François de Grivel, industriel connu et aussi bien engagé dans le travail social à travers le Rotary International, s’apprête à relever un défi dans un univers tout à fait nouveau avec le Grand Prix de judo à Maurice les 9 et 10 novembre 2013 au Swami Vivekananda International Conference Centre à Pailles. Le président du comité organisateur entend bien mener sa tâche avec professionnalisme.
Le sport ne lui est certes pas étranger mais le judo oui. Quoi qu’il en soit, François de Grivel se dit prêt à faire de cet événement un succès organisationnel et ce, avec l’appui des membres du comité qu’il va petit à petit nommer à des postes spécifiques : accueil, transport, protocole, hébergement, marketing/finances, entre autres.
Entre-temps, il continue à éplucher la “bible” déposée par la Fédération internationale de judo (FIJ) afin de mieux comprendre l’implication réelle d’une telle organisation qui s’avère exigeante sur plusieurs plans. En matière d’organisation, François de Grivel maîtrise déjà le sujet du fait que cela fait partie de son quotidien, mais, avance-t-il, pour le Grand Prix de judo, c’est une tout autre histoire.
« Il vous faut des personnes ayant de bonnes connaissances dans différents domaines pour mener à bien l’organisation de ce Grand Prix de judo. Je suis persuadé que je peux trouver ces personnes. Nous aurons aussi besoin du soutien technique des acteurs de la discipline. À ce stade, les connaissances de Joseph Mounawah sont importantes. D’autres membres de la Fédération mauricienne de judo, jiu-jitsu et disciplines associées possédant les compétences nécessaires feront partie du comité, à l’instar de Novin Proag », déclare-t-il.
La visite de la délégation de la FIJ, avec à sa tête son président Marius Vizer, a apporté un peu plus d’éclairage au comité organisateur. « Maintenant, nous comprendrons mieux les implications de cet événement. C’est une grosse organisation. Et au fur et à mesure que je parcours les lignes directives données par la FIJ, je découvre les étapes à entreprendre et par conséquent l’étendue de la tâche », fait ressortir notre interlocuteur.
Si le budget n’a pas encore été arrêté, François de Grivel laisse entendre qu’il sera conséquent.
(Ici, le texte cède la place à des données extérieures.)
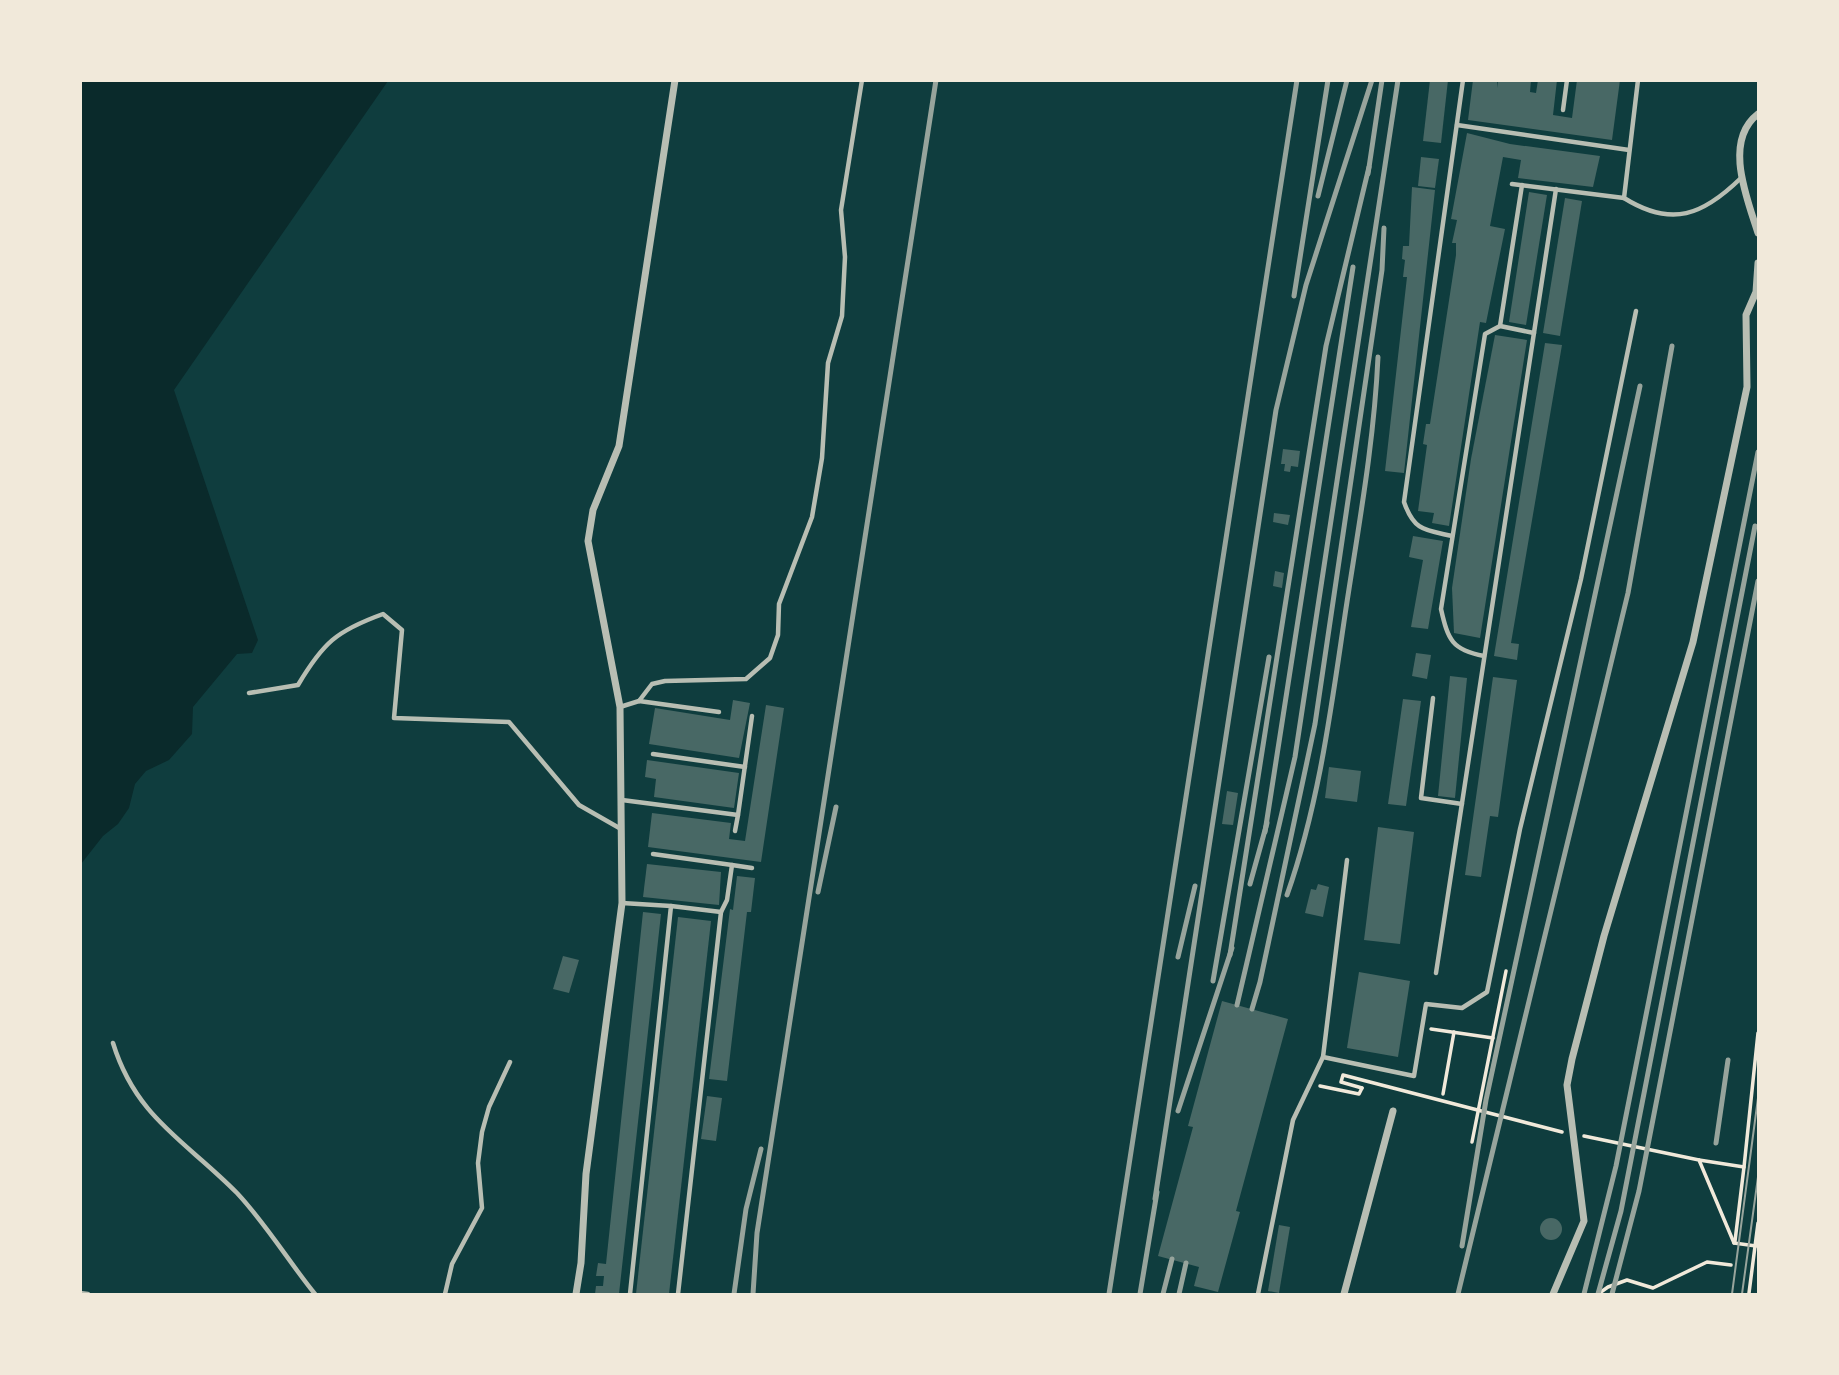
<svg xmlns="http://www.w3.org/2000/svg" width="1839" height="1375" font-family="Helvetica,sans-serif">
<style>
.water{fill:#0a2a2b}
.building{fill:#486865}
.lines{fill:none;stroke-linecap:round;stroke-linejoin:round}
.path{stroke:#f1e9da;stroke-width:3.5}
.service{stroke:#b8beb3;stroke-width:4.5}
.minor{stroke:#b8beb3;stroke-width:7}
.tram{stroke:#97a49c;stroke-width:2}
.rail{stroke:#97a49c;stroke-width:5}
</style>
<rect width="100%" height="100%" fill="#0f3d3e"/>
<path class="water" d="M81,80L388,81L174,390L258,640L252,653L237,654L193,707L192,734L169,760L146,771L135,784L129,808L118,824L103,836L81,864Z"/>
<g class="building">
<path d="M1430,80H1448L1441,143L1423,141Z"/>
<path d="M1473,80H1497V88L1498,80H1531L1530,92L1536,93L1538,80H1557L1553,115L1572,118L1577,80H1620L1612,140L1468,120Z"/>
<path d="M1467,133L1510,144L1600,156L1593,187L1518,178L1521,160L1503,157L1490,226L1505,229L1486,323L1480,322L1449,526L1432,523L1434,513L1418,511L1427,445L1423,444L1426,424H1430L1456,255V243H1452L1457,220L1451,219Z"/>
<path d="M1421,157L1439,159L1435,188L1418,186Z"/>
<path d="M1412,187L1435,190L1404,473L1385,471L1407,277H1403L1405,260L1402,259L1403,246H1409Z"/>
<path d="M1529,192L1547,195L1526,325L1509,322Z"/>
<path d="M1565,198L1582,201L1560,336L1543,333Z"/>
<path d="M1495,335L1527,340L1480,638L1454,633L1452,588L1471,459Z"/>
<path d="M1545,343L1562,345L1511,643L1519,644L1517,660L1494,656Z"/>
<path d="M1283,449L1300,451L1298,467L1291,466L1290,472L1284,471L1285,464H1281Z"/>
<path d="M1274,513L1290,515L1288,525L1273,522Z"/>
<path d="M1413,536L1443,541L1428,629L1411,627L1423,560L1409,557Z"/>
<path d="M1275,571L1284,573L1282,588L1273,586Z"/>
<path d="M1416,653L1431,655L1427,679L1412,676Z"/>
<path d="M1450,676L1467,678L1455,798L1438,796Z"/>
<path d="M1493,677L1517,680L1498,817L1490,816L1481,877L1465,875Z"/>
<path d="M1403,699L1421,701L1406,806L1388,804Z"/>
<path d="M733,700L750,703L739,758L649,744L655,708L730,720Z"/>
<path d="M766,705L784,708L761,862L648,847L652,813L731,823L729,839L745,841Z"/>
<path d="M647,760L739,773L734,808L654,797L656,779L645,777Z"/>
<path d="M1329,767L1361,771L1357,802L1325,798Z"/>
<path d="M1227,791L1238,793L1233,825L1222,824Z"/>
<path d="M1378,827L1414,832L1400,944L1364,940Z"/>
<path d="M647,864L721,872L719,905L643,897Z"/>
<path d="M737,876L755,878L751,912H747L727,1081L709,1079L730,909L733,910Z"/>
<path d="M1318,884L1329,887L1323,917L1305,913L1311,889L1316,890Z"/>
<path d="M643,912L661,914L619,1294H595L596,1286H603L604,1276H596L598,1263L606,1264Z"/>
<path d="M678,917L711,921L669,1294H636Z"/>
<path d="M563,956L579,960L569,993L553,989Z"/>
<path d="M1359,972L1410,981L1398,1057L1347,1048Z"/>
<path d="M1222,1001L1288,1019L1236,1211L1240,1212L1218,1292L1194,1286L1199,1267L1158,1256L1193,1127L1188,1126Z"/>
<path d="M707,1096L722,1098L716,1141L701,1139Z"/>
<circle cx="1551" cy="1229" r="11"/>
<path d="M1279,1225L1290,1227L1279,1293L1268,1291Z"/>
</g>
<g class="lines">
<g class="path">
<path d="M1431,1029L1493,1038"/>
<path d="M1320,1086L1359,1094L1362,1088"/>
<path d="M1362,1088L1341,1082L1343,1075L1562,1132"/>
<path d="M1443,1094L1454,1032"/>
<path d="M1584,1136L1699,1160L1734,1243"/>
<path d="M1472,1142L1506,971"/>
<path d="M1699,1160L1744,1167L1735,1241"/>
<path d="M1744,1167L1758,1033"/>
<path d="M1734,1243L1756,1246"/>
<path d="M1749,1293L1758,1223"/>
<path d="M1598,1294L1608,1287L1627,1280L1653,1288L1707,1262L1731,1265"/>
</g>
<g class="service">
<path d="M1638,80L1624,198C1672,228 1703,215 1741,178"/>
<path d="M1563,110L1567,80"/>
<path d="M1457,125L1629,150"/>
<path d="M1512,184L1624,198"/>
<path d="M1500,326L1522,185"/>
<path d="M1452,536C1425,530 1414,531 1404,502L1463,80"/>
<path d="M1484,656C1452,650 1448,640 1441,609L1485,334L1500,326L1534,333"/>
<path d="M249,693L298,685C323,643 336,631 383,614L402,630L394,718L509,722L579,805L621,829"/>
<path d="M1433,698L1421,798L1462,804"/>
<path d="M639,701L652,684L665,681L746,679L770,658L778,635L779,604L812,517L822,458L828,363L842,316L845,257L841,210L862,80"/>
<path d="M620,707L639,701L719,712"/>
<path d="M653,754L745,767"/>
<path d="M622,800L738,815L752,716"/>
<path d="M735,831L738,815"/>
<path d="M653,854L732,865L727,900L721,912"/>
<path d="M732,865L752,868"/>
<path d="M622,903L671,906L630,1294"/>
<path d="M671,906L721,912L678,1294"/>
<path d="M1436,973L1556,189"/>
<path d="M113,1043C136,1118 186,1141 237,1193C266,1224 289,1262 315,1294"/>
<path d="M1323,1057L1414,1076L1426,1004L1462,1008L1487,992L1520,829L1581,579L1636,311"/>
<path d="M80,1293L88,1294"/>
<path d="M445,1294L452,1264L482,1208L478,1163L482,1132L489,1107L510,1062"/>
<path d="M1258,1294L1293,1120L1323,1057L1347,860"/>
</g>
<g class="minor">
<path d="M1758,114C1723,141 1747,198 1758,233"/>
<path d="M576,1294L581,1263L586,1174L622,903L620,707L588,541L593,510L619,446L675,80"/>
<path d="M1344,1294L1393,1111"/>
<path d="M1553,1294L1584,1221L1567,1085L1572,1059L1604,936L1693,642L1747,387L1746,315L1756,292L1758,263"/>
</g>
<g class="tram">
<path d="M1732,1294L1758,1098"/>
<path d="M1742,1294L1758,1177"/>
</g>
<g class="rail">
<path d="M1368,174L1382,80"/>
<path d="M1318,196L1347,80"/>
<path d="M1294,296L1328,80"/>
<path d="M1265,832L1353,267"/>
<path d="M1250,884L1267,823"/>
<path d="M818,892L836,807"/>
<path d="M1287,895C1319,804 1331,709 1345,615C1358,529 1374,444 1378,357"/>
<path d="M1230,955L1326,346L1369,167"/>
<path d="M1178,957L1195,886"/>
<path d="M1213,981L1269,657"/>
<path d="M1237,1005L1295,757L1398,80"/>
<path d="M1252,1009L1260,982L1315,724L1382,270L1384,228"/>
<path d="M1178,1111L1232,948"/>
<path d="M1716,1143L1728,1060"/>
<path d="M1155,1199L1276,410L1306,285L1372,80"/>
<path d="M1462,1246L1486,1100L1640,386"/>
<path d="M734,1294L746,1209L761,1149"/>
<path d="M753,1294L757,1233L936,80"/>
<path d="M1109,1294L1297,80"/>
<path d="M1140,1294L1157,1192"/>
<path d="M1163,1294L1172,1259"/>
<path d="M1179,1294L1186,1263"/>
<path d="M1458,1294L1628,593L1672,346"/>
<path d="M1584,1294L1616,1166L1758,452"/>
<path d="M1598,1294L1621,1211L1755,526"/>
<path d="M1612,1294L1639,1191L1758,581"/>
</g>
</g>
<rect width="1839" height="1375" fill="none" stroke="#f1e9da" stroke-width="164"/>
</svg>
Dans cette perspective, outre le soutien de la FIJ, le comité organisateur compte solliciter les sponsors locaux et étrangers.
« Vu que c’est un événement mondial, nous allons solliciter des firmes étrangères. Ce Grand Prix sera diffusé dans 135 pays et je pense que les retombées médiatiques et la visibilité seront très intéressantes pour les sponsors locaux et étrangers s’associant à ce rendez-vous. »
François de Grivel rappelle que les médias seront très présents à cette occasion. Et qu’il y aura une présence de la presse étrangère, écrite et audiovisuelle. D’ailleurs, poursuit-il, des négociations ont été entamées par la FIJ afin de trouver un accord avec la MBC pour la diffision du Grand Prix.
« Il y a tout un aspect technique qui entoure ce protocole. Nous resterons en contact avec la FIJ, plus précisément avec Stefan Vlad Marinescu, pour les opérations liées à l’organisation. Un délégué de la FIJ viendra régulièrement à Maurice pour constater l’évolution et aussi pour nous conseiller. »
Pour le président du comité organisateur, la machine sera véritablement mise en branle juste après les Jeux Olympiques de Londres. « Tout le monde de la FIJ est pris avec les Jeux de Londres. Ce n’est qu’après que tout va s’enclencher. En attendant, je rencontre d’ici peu les membres du comité ayant déjà des tâches. »
Le président de la FIJ disait, lors de la signature du protocole d’accord, que le Grand Prix est une aubaine pour le pays hôte et que l’organisation est l’affaire de tous. Maurice est le seul pays africain à accueillir le Grand Prix en 2013, avec une dotation de $ 100 000 (?Rs 3 M).